I recently switched hosting providers for the host you’re reading this on (more on the hows and whys in a later post, perhaps). Most of the “work” involved in moving stuff involved changing the main IP address as it obviously changed. Being in a shared hosting environment, one is assigned an IPv4 address at random which is likely to have been used in the past. My old instance had been running for about a decade on the same IP so had a decent reputation of not sending bad traffic around the world, but it quickly became clear I was not so lucky with the new host.

Some searching revealed it had also been on blacklists in the past for sending out spam. Not great!

(One may not really care about IP reputation in general - for me, as I’m using the host as the main nameserver for all my domains, it’s relatively important that it is available unimpeded globally so I can receive email and such.)

My standard server monitoring setup showed some pretty obvious changes in TCP connections, from a clean old server: old server

to a new “dirty” server: new server

Note the “wave” of TCP connections established and in FIN_WAIT state, a sure sign of a bunch of hosts trying (and failing) to get retrieve some data. Nothing major, but combined with the earlier blacklisting and this being the sole public IP used for all my domains it’s not ideal.

Solving this was pretty easy - just create a new instance and move everything to the new IP once again. My new provider made this a 10 minute process: make a snapshot of the current instance, fire up a new instance based on said snapshot, update the bind config and boom, new IP. While waiting the requisite 24 hours for the new DNS setting to propagate I got curious though - what was that bad traffic anyway? Turns out it was pretty easy to find out.

First I ran a quick tcpdump to see what kind of traffic I should be looking for. tcpdump -n port not ssh confirmed it was random traffic on port 443 (SSL), meaning this IP was used in the past to host a website. Fair enough. What website though? The nginx logs didn’t reveal anything interesting - presumably traffic wasn’t actually getting past SSL negotiation. Digging into that involved a slightly more involved tcpdump:

tcpdump -i any -s 1500 '(tcp[((tcp[12:1] & 0xf0) >> 2)+5:1] = 0x01) and (tcp[((tcp[12:1] & 0xf0) >> 2):1] = 0x16)' -nXSs0 -tt

This filters out the SNI field for the initial SSL handshake.
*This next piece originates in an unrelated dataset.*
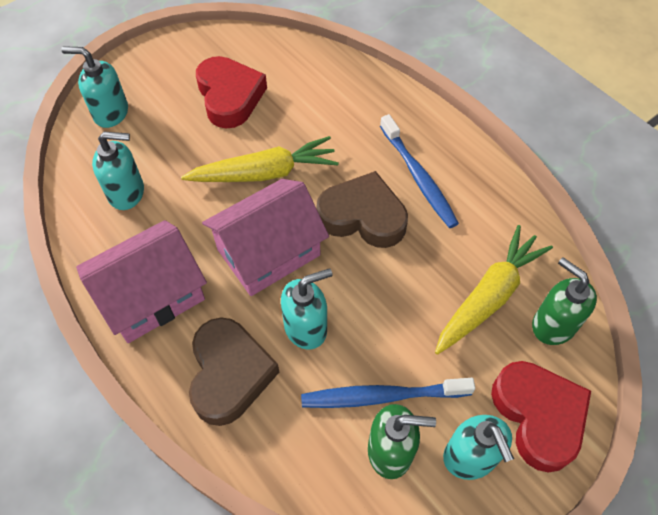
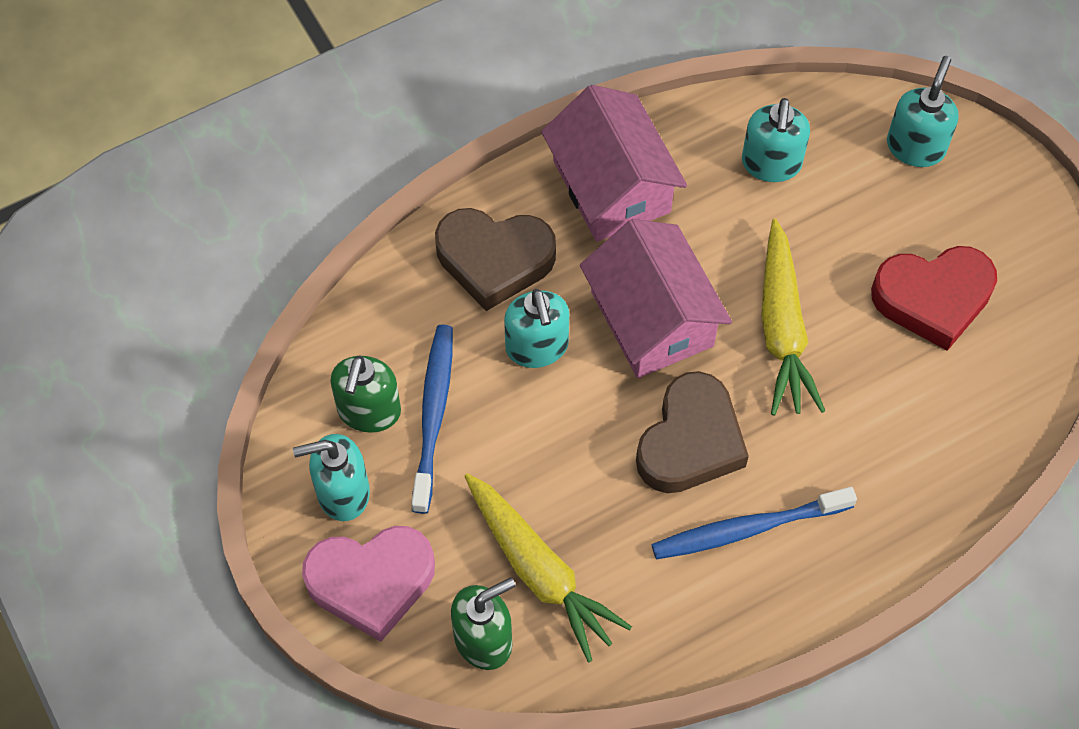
camera: 100 degrees right, 5 degrees up
(538, 416) = (371, 582): red heart -> pink heart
And sure enough, there it was: the source

Turns out it was used as part of an ad server CDN from Iran at some point.

The good news is that the newly assigned IP is clean as a whistle and the TCP graph looks pretty much like the first one here. DNS propagation will be complete in a few hours’ time and then I’ll shut down the old instance and will probably have the current clean IP for years to come. All’s well that ends well.